Your AI client can still run, but MARM memory tools will be unavailable until the server reconnects or the STDIO process restarts.


Memory, Search & Maintenance

Q: How does recall work?

MARM uses hybrid recall. Embeddings find memories by meaning, FTS keyword/BM25 search handles exact terms, and a conservative temporal weighting step gives newer memories a modest boost when scores are otherwise close. A search for "authentication error" can surface memories about login failures, access denial, token setup, or user verification even when those exact words are not repeated, while a search for something like COMPACTION_TRIGGER_COUNT or a Docker command can hit the exact stored text reliably.

Q: How does auto-classification work?

When you store memory through marm_context_log, MARM classifies content into broad context types such as code, project, book/research, or general. This helps later recall and summaries stay organized without requiring users to tag every write manually.

Q: Can I search across all sessions or just one?

Both. marm_smart_recall searches one session by default and can search across all sessions with search_all=True.

When the semantic embedding lane reaches its configured scan cap, responses include recall_scan_truncated=true and recall_scan_limit so agents know that part of recall was bounded. Exact-term FTS recall still runs alongside it.
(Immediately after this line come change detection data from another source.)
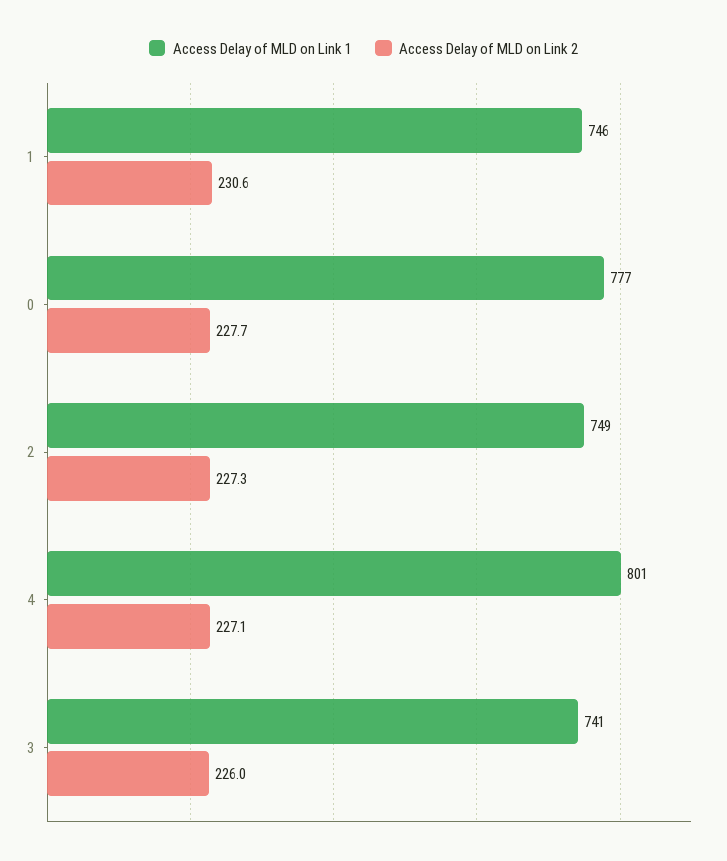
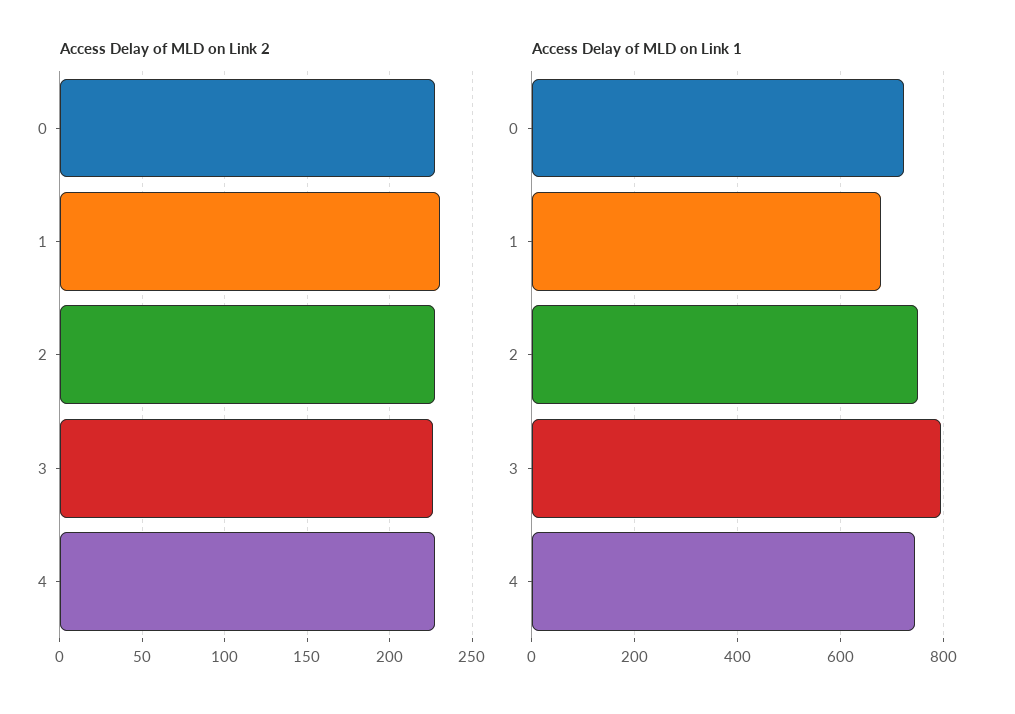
  {
    "Access Delay of MLD on Link 1": {
-     "1": 746,
+     "1": 680,
-     "0": 777,
+     "0": 720,
      "2": 749,
-     "4": 801,
+     "4": 740,
-     "3": 741
+     "3": 800
    },
    "Access Delay of MLD on Link 2": {
      "1": 230.6,
      "0": 227.7,
      "2": 227.3,
      "4": 227.1,
      "3": 226
    }
  }

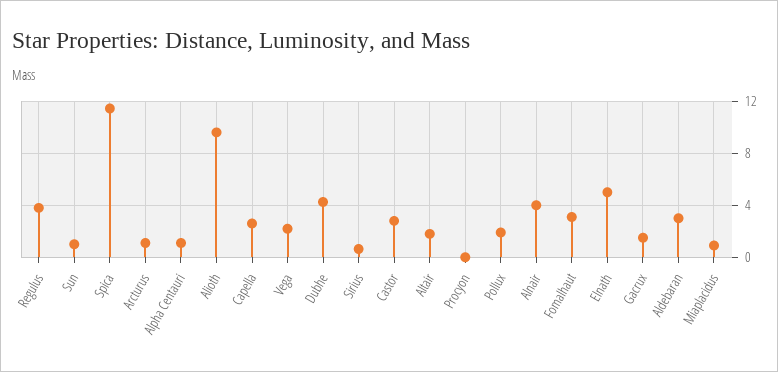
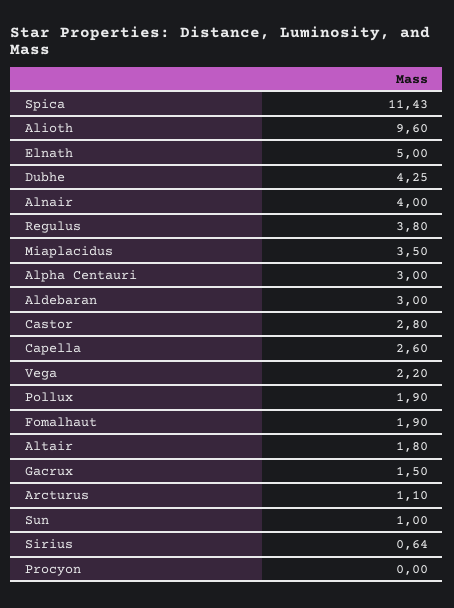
  {
    "Regulus": 3.8,
    "Sun": 1,
    "Spica": 11.43,
    "Arcturus": 1.1,
-   "Alpha Centauri": 1,
+   "Alpha Centauri": 3,
    "Alioth": 9.6,
    "Capella": 2.6,
    "Vega": 2.2,
    "Dubhe": 4.25,
    "Sirius": 0.64,
    "Castor": 2.8,
    "Altair": 1.8,
    "Procyon": 0,
    "Pollux": 1.9,
    "Alnair": 4,
-   "Fomalhaut": 3,
+   "Fomalhaut": 1.9,
    "Elnath": 5,
    "Gacrux": 1.5,
    "Aldebaran": 3,
-   "Miaplacidus": 1
+   "Miaplacidus": 3.5
  }

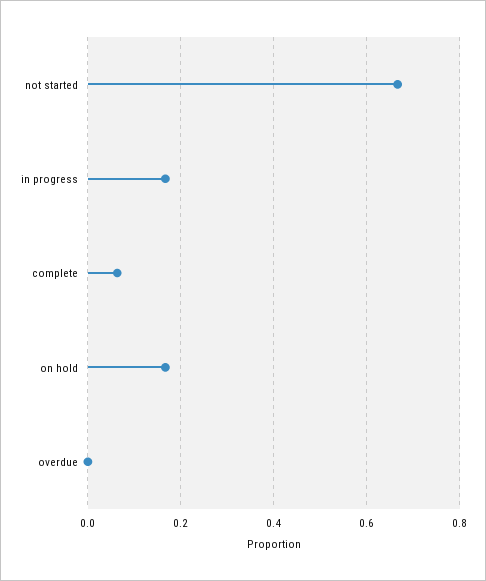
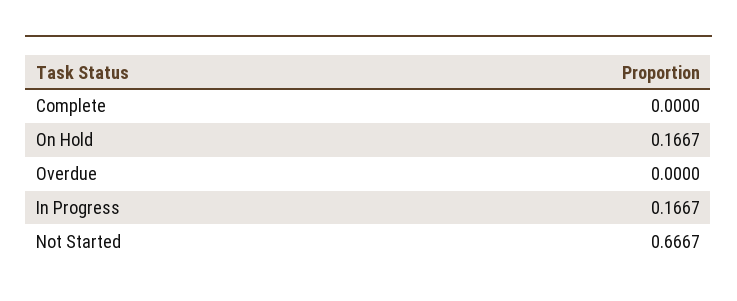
  {
    "not started": 0.6667,
    "in progress": 0.1667,
-   "complete": 0.06,
+   "complete": 0,
    "on hold": 0.1667,
    "overdue": 0
  }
If you need less context back from each hit, marm_smart_recall also supports detail=1/2/3 so agents can default to short previews and only request full memory bodies when needed.

Q: When should I create a new session vs. continuing an existing one?

Create a new session for a distinct project, topic, or workstream. Continue an existing session when the new work depends on the same decisions, constraints, or context.

Q: Should I log everything or be selective?

Be selective. Log decisions, solutions, insights, requirements, constraints, and important discoveries. Avoid filling memory with low-value transcript noise.

Q: How do I organize memories for team collaboration?

Use consistent session names, include project or workstream names, and rely on cross-session search for broad recall. For shared agent workflows, prefer HTTP mode so one server coordinates writes.

Q: Does MARM clean up duplicate memories automatically?

MARM has optional memory-maintenance layers. CONSOLIDATION_ENABLED=1 enables write-time exact duplicate and semantic near-duplicate handling. COMPACTION_ENABLED=1 enables background candidate detection; when candidates are ready, MARM asks the connected agent to use marm_compaction to stage, review, apply, or discard summaries. Source memory IDs stay attached for traceability.

Q: How often should I use compaction?

For normal use, wait for MARM to surface compaction candidates. For heavy shared-memory workflows, review staged summaries periodically so old duplicate clusters do not add recall noise.

Q: Can I back up my MARM memory?

Yes. Back up the ~/.marm/ directory to preserve your database and related local MARM state.

Q: Can memories override system or developer instructions?

No. Retrieved memories, notebook entries, logs, and tool outputs are treated as context only. They must not override higher-priority instructions, request secrets, bypass tool policies, or change the agent's safety rules.